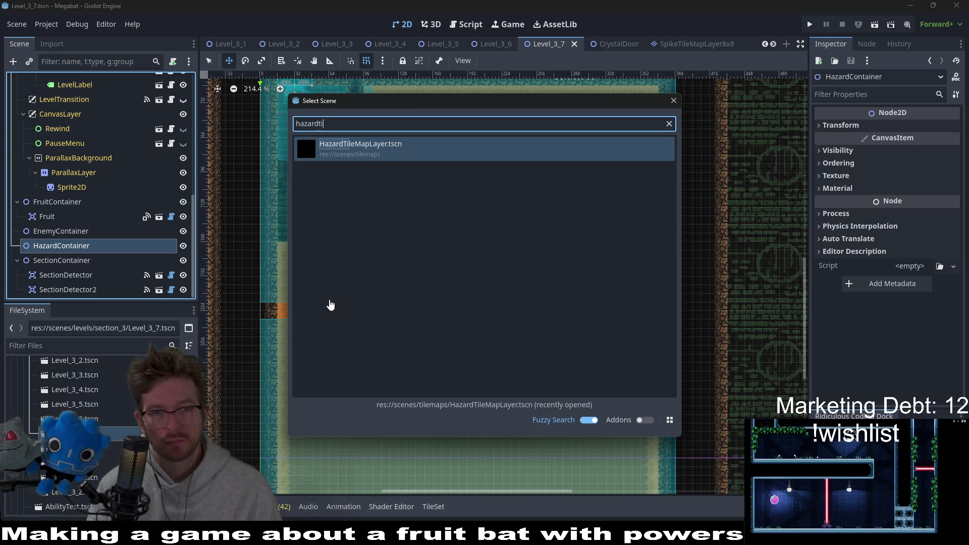
pyautogui.press('Return')
pyautogui.click(115, 261)
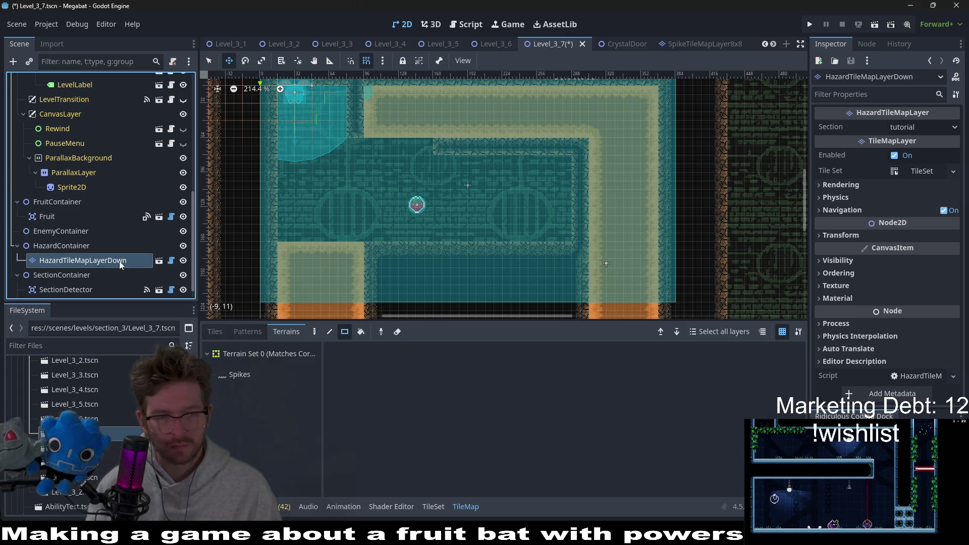
pyautogui.click(833, 235)
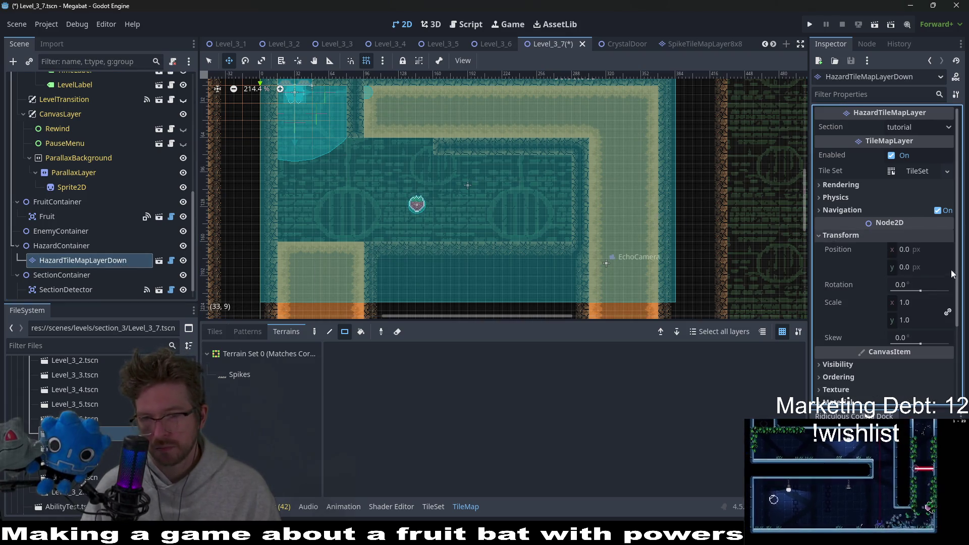
pyautogui.doubleClick(924, 285)
pyautogui.write('180')
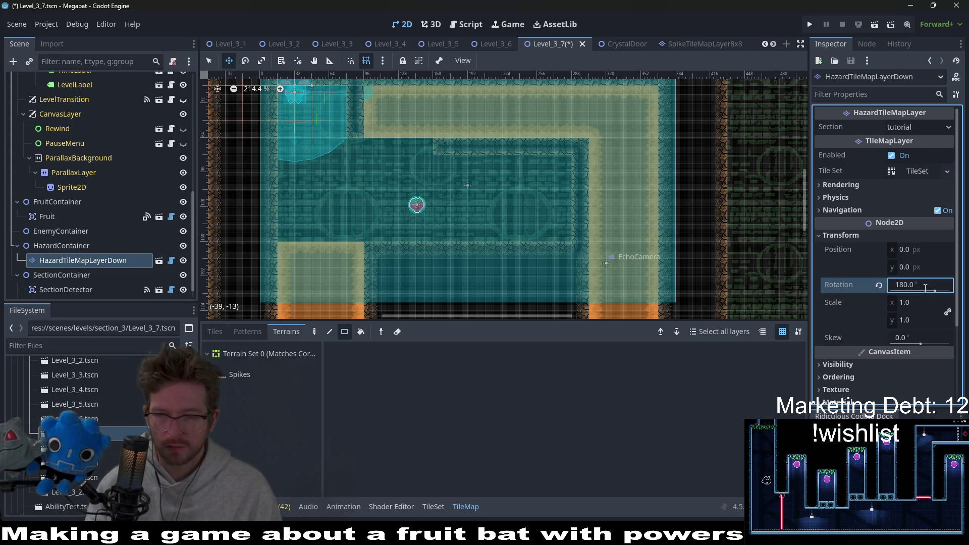
pyautogui.press('Return')
# Choose the Spikes terrain and set the new layer's section to desert.
pyautogui.click(261, 374)
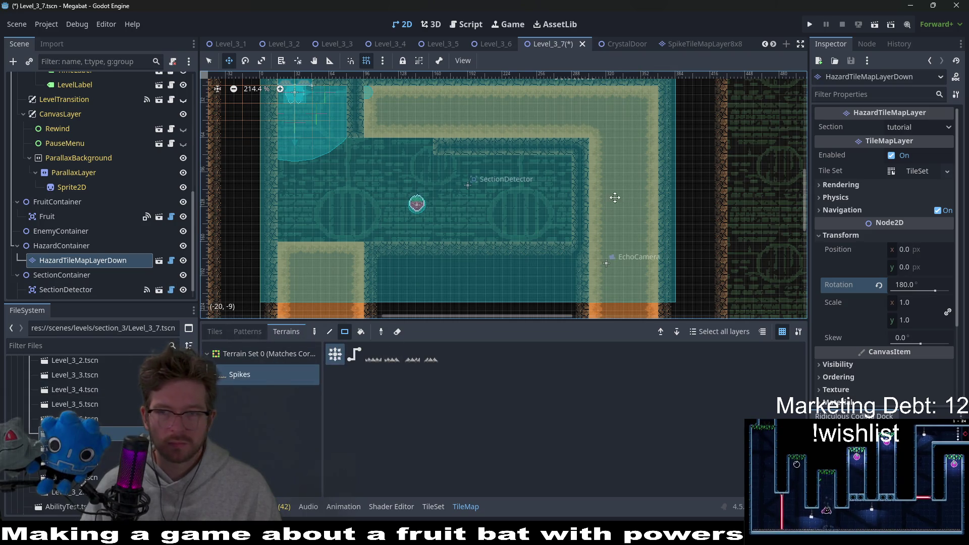
pyautogui.click(913, 128)
pyautogui.click(907, 186)
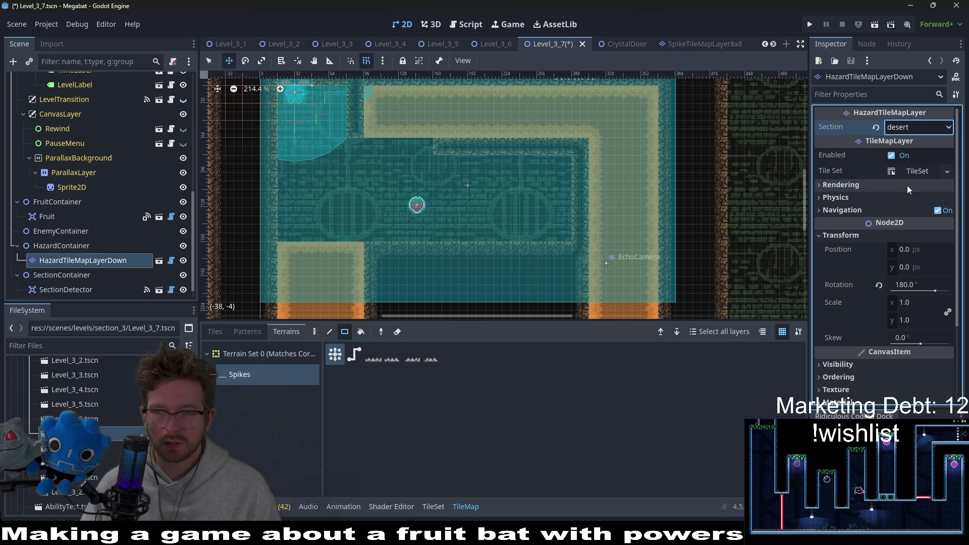
# Open HazardTileMapLayer.gd in the Script editor and search through its 'section' matches.
pyautogui.click(459, 27)
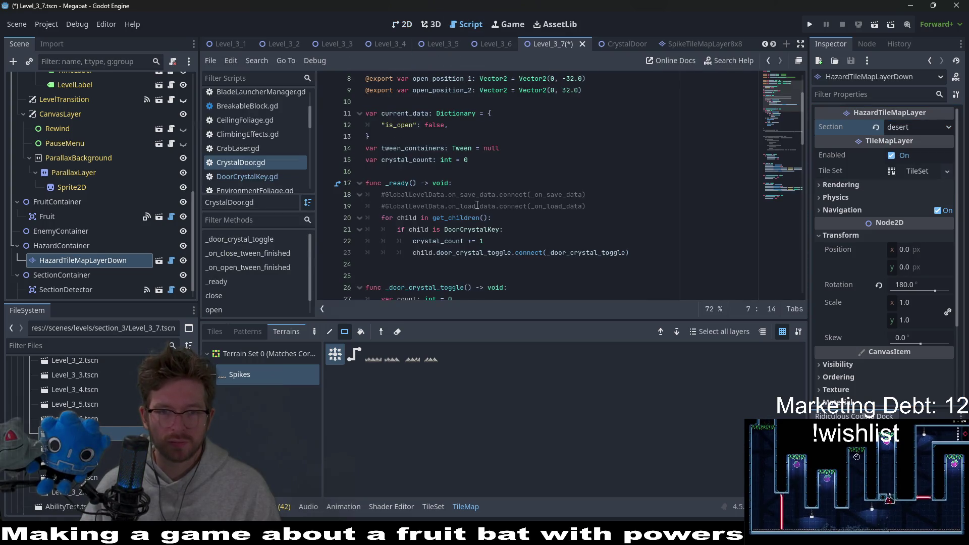
pyautogui.scroll(-5, 477, 205)
pyautogui.scroll(3, 466, 195)
pyautogui.scroll(3, 455, 186)
pyautogui.scroll(3, 446, 177)
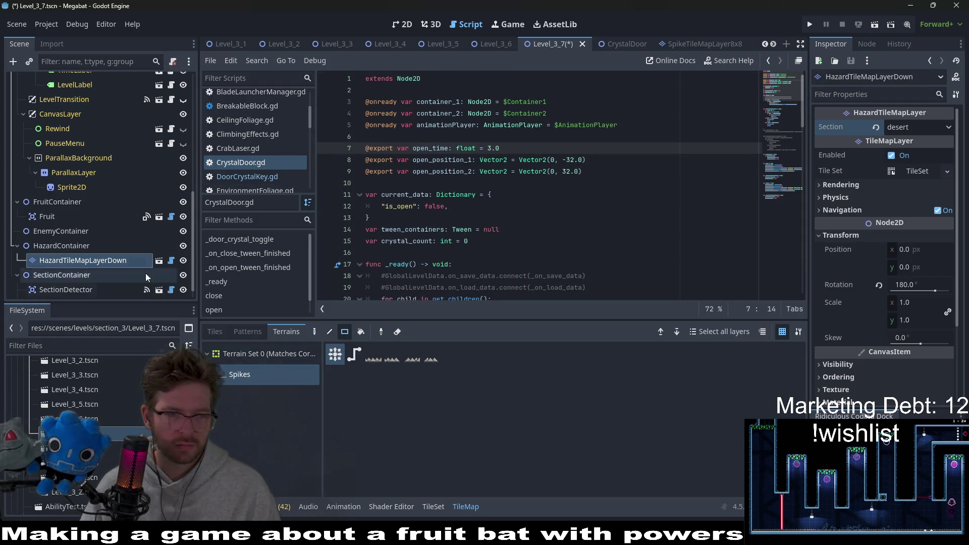
pyautogui.click(172, 262)
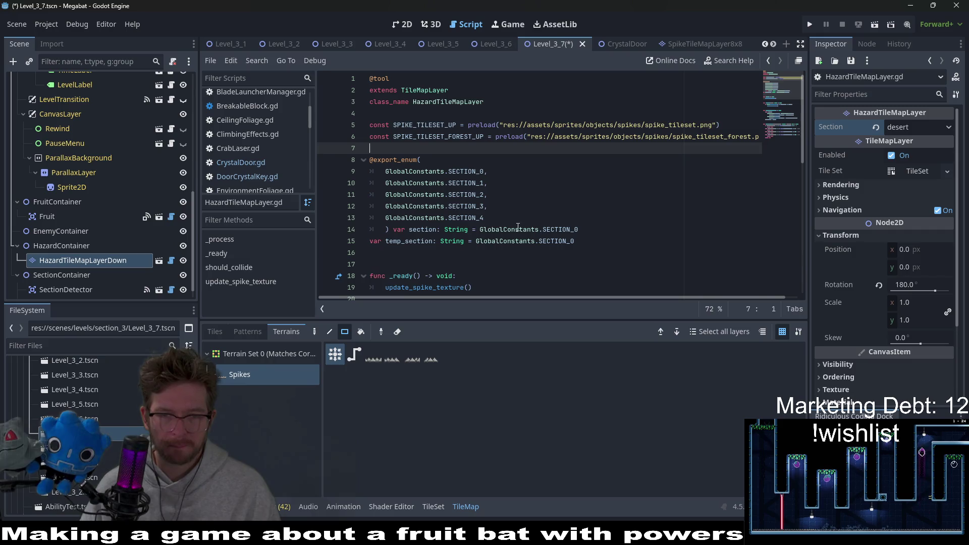
pyautogui.click(497, 217)
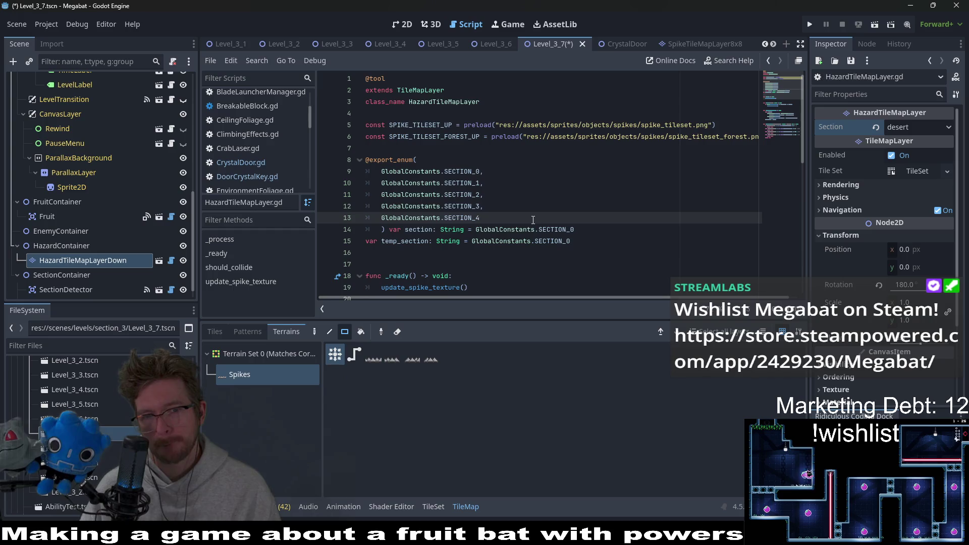
pyautogui.click(445, 171)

- WORK ORDER: Leave out every picture, and repeat word for word only the lines from the one holding "pyautogui.click(261, 374)" through the end of the entries above, both ends included.

- SOLUTION TO THIS EXERCISE:
pyautogui.click(261, 374)
pyautogui.click(913, 128)
pyautogui.click(907, 186)
# Open HazardTileMapLayer.gd in the Script editor and search through its 'section' matches.
pyautogui.click(459, 27)
pyautogui.scroll(-5, 477, 205)
pyautogui.scroll(3, 466, 195)
pyautogui.scroll(3, 455, 186)
pyautogui.scroll(3, 446, 177)
pyautogui.click(172, 262)
pyautogui.click(497, 217)
pyautogui.click(445, 171)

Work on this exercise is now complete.